__DATA EXTRACTS__:
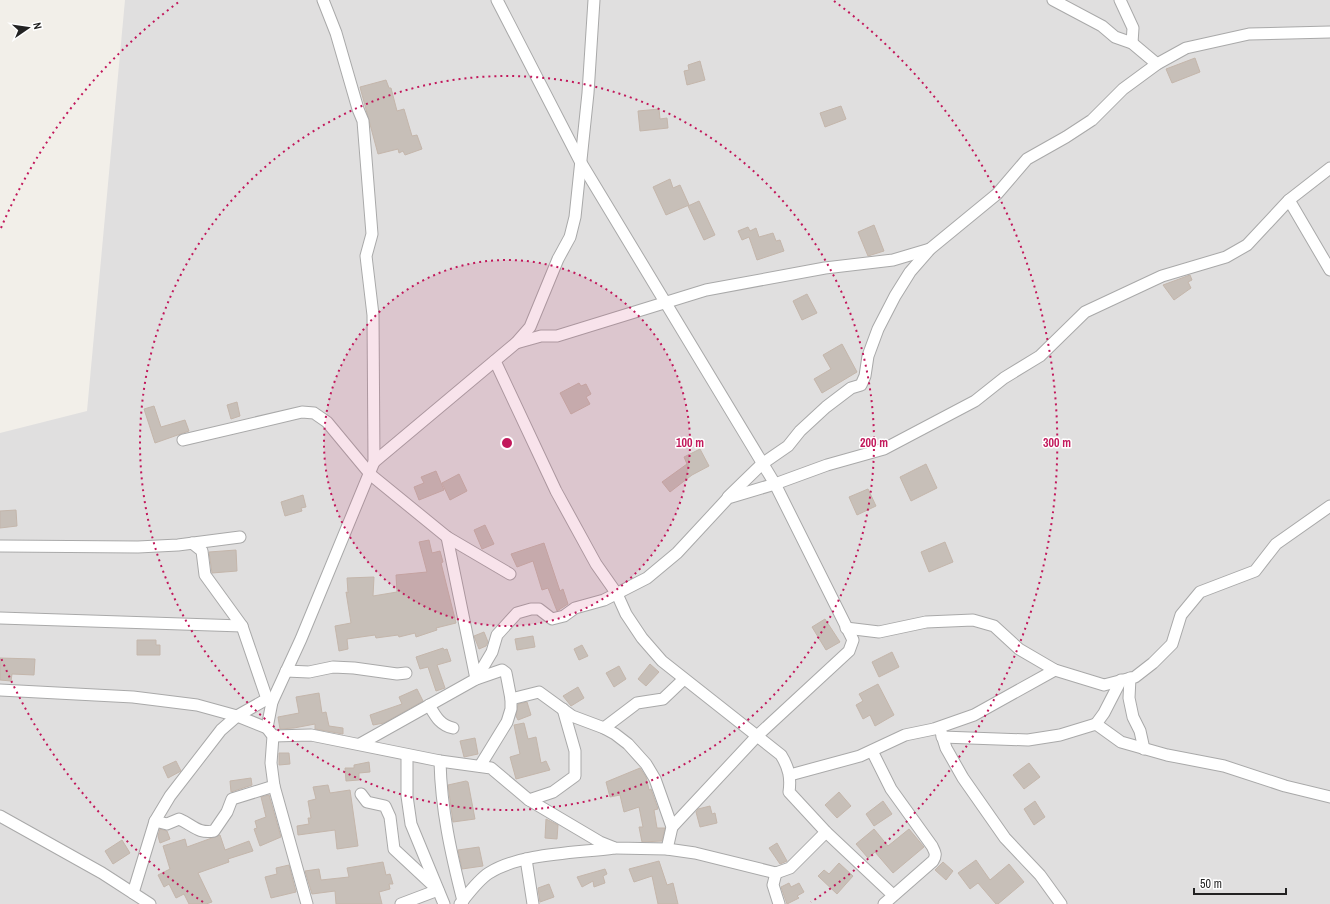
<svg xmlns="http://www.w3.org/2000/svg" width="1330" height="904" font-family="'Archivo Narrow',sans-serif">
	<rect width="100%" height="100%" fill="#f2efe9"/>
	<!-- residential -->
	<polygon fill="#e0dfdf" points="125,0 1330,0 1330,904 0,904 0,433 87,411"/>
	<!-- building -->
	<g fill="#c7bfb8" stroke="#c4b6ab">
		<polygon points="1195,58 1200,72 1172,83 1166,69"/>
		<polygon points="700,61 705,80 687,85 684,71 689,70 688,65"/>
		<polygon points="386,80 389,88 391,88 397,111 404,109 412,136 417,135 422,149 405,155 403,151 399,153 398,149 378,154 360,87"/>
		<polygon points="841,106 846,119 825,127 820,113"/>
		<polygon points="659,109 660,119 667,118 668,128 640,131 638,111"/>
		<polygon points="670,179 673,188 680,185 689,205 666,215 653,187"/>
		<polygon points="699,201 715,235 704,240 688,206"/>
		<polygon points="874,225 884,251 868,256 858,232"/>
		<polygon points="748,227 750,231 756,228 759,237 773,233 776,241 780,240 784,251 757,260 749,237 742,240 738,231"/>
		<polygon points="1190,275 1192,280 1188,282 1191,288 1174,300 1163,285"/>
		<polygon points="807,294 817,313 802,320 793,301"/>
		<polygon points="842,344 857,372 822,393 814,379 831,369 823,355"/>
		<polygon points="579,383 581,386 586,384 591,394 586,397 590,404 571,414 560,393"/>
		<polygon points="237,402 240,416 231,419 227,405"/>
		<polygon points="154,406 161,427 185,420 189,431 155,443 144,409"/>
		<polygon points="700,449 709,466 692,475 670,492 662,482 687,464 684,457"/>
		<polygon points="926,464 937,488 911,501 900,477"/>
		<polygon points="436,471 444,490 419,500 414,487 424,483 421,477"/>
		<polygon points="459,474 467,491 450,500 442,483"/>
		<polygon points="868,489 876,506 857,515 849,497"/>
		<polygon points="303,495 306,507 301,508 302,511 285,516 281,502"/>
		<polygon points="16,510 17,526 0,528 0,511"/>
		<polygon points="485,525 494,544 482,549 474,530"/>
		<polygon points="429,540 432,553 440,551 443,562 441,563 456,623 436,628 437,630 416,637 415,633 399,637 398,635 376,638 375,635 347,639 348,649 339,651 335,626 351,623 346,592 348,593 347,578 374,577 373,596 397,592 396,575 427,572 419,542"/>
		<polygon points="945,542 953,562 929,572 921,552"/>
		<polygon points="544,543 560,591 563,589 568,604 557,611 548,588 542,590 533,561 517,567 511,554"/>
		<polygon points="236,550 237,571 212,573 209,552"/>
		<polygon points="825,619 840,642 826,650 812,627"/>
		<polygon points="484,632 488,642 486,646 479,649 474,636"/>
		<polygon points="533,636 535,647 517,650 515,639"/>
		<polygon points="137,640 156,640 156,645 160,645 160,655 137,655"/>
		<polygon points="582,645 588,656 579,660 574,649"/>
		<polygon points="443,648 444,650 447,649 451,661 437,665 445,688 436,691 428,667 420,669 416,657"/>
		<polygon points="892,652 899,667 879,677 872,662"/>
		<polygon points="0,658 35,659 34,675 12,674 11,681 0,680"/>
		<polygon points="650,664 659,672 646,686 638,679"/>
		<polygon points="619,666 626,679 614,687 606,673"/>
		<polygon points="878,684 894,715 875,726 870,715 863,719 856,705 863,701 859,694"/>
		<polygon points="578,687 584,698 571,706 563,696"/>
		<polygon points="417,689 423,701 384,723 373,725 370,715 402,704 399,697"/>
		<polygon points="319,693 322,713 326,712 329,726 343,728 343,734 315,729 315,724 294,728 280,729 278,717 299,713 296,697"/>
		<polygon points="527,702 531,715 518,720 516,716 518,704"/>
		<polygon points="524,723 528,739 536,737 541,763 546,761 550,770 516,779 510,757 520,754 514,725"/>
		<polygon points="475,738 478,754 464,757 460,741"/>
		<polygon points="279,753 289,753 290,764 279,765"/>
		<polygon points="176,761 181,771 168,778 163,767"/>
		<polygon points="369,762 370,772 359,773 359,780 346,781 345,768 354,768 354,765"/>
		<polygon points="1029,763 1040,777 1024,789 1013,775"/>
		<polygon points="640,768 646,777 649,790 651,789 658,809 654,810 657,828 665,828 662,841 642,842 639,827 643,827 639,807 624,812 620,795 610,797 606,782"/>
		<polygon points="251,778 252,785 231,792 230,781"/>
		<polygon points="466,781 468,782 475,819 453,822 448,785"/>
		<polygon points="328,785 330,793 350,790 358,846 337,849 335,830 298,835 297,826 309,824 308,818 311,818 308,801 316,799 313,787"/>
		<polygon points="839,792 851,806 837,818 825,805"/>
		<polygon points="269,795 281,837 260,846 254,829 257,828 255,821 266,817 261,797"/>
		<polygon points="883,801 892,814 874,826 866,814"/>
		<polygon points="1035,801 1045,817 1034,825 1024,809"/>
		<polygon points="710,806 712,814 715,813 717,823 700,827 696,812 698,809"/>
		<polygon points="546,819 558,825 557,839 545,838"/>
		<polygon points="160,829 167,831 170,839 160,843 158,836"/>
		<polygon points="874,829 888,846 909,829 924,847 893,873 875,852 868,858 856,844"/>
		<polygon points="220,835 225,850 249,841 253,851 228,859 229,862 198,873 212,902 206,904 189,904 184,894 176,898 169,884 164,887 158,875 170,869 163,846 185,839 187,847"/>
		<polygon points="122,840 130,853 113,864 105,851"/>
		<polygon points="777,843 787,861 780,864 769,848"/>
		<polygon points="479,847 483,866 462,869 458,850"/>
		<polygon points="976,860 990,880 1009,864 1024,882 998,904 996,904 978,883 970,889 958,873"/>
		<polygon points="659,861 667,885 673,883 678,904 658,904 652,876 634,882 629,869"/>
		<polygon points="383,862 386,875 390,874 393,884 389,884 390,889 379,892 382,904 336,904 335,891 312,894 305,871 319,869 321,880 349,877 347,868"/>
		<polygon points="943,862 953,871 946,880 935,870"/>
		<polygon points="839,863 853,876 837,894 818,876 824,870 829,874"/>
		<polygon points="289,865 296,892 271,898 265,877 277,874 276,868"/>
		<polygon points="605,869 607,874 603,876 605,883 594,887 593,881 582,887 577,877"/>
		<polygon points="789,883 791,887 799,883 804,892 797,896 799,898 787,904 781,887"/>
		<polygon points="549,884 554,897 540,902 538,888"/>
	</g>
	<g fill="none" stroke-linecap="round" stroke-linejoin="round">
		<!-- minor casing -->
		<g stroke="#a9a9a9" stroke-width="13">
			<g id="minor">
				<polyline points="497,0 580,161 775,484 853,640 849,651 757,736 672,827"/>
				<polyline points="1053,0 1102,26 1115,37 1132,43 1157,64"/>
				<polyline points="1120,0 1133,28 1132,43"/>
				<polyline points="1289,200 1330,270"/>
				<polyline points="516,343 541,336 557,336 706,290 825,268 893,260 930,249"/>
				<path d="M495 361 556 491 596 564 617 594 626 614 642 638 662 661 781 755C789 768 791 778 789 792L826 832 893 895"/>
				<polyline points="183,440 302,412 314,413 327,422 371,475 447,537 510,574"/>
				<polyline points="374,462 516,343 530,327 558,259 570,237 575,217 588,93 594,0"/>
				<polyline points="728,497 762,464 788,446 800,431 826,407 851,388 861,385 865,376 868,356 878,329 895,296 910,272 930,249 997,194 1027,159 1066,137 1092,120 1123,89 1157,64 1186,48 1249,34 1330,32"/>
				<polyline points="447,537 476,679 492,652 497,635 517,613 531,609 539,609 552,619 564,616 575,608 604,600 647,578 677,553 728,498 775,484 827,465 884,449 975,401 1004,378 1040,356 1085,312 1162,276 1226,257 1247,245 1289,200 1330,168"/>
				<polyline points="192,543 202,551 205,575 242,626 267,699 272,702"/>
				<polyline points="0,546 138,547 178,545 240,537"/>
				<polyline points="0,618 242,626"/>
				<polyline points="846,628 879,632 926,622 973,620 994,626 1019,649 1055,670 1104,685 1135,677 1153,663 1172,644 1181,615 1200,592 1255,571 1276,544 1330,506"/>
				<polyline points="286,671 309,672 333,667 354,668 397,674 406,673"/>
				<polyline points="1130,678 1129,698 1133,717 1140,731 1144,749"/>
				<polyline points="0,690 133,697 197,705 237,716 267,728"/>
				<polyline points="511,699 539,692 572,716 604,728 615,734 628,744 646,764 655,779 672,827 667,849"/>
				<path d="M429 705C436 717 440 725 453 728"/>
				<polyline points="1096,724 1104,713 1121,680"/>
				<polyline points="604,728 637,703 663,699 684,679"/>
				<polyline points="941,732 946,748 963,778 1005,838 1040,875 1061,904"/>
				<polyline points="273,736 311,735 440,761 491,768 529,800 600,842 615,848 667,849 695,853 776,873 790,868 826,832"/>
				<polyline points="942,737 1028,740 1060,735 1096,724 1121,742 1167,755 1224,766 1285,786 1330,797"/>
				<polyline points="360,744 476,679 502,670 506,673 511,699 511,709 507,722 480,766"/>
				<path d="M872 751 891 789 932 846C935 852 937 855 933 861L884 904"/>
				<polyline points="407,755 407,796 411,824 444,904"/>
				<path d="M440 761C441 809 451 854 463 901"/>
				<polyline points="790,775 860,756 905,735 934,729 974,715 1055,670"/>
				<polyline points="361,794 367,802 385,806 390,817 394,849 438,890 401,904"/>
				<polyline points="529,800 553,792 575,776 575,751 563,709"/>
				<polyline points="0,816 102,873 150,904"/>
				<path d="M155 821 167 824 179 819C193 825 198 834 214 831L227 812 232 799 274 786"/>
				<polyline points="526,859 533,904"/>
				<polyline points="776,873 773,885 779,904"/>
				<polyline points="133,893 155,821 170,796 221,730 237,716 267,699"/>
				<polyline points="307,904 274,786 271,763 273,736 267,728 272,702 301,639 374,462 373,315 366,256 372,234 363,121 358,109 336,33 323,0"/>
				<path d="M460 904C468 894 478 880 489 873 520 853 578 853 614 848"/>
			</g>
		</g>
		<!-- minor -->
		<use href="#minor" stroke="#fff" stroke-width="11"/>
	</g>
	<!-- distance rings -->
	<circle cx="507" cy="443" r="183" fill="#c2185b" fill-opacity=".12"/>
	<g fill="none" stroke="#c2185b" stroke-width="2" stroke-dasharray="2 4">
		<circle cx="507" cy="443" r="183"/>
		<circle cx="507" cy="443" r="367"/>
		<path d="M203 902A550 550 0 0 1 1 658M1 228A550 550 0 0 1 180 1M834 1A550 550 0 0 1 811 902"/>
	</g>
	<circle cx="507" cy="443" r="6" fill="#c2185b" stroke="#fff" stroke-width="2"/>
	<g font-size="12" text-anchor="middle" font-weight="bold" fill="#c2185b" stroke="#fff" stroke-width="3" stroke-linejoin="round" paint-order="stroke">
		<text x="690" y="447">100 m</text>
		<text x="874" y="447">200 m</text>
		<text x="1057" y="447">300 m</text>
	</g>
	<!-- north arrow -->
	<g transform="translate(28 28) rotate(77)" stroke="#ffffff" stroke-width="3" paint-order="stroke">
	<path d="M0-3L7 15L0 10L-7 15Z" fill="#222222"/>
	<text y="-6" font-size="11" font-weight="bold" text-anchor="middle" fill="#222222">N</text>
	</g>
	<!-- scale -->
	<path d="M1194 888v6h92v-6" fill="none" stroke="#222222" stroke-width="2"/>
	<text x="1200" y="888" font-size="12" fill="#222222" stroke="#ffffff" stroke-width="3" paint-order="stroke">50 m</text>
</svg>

__ABOUT THIS EXERCISE__:
Pull every line containing "fill" from the material above.

__ANSWER TO THIS PROBLEM__:
	<rect width="100%" height="100%" fill="#f2efe9"/>
	<polygon fill="#e0dfdf" points="125,0 1330,0 1330,904 0,904 0,433 87,411"/>
	<g fill="#c7bfb8" stroke="#c4b6ab">
	<g fill="none" stroke-linecap="round" stroke-linejoin="round">
	<circle cx="507" cy="443" r="183" fill="#c2185b" fill-opacity=".12"/>
	<g fill="none" stroke="#c2185b" stroke-width="2" stroke-dasharray="2 4">
	<circle cx="507" cy="443" r="6" fill="#c2185b" stroke="#fff" stroke-width="2"/>
	<g font-size="12" text-anchor="middle" font-weight="bold" fill="#c2185b" stroke="#fff" stroke-width="3" stroke-linejoin="round" paint-order="stroke">
	<path d="M0-3L7 15L0 10L-7 15Z" fill="#222222"/>
	<text y="-6" font-size="11" font-weight="bold" text-anchor="middle" fill="#222222">N</text>
	<path d="M1194 888v6h92v-6" fill="none" stroke="#222222" stroke-width="2"/>
	<text x="1200" y="888" font-size="12" fill="#222222" stroke="#ffffff" stroke-width="3" paint-order="stroke">50 m</text>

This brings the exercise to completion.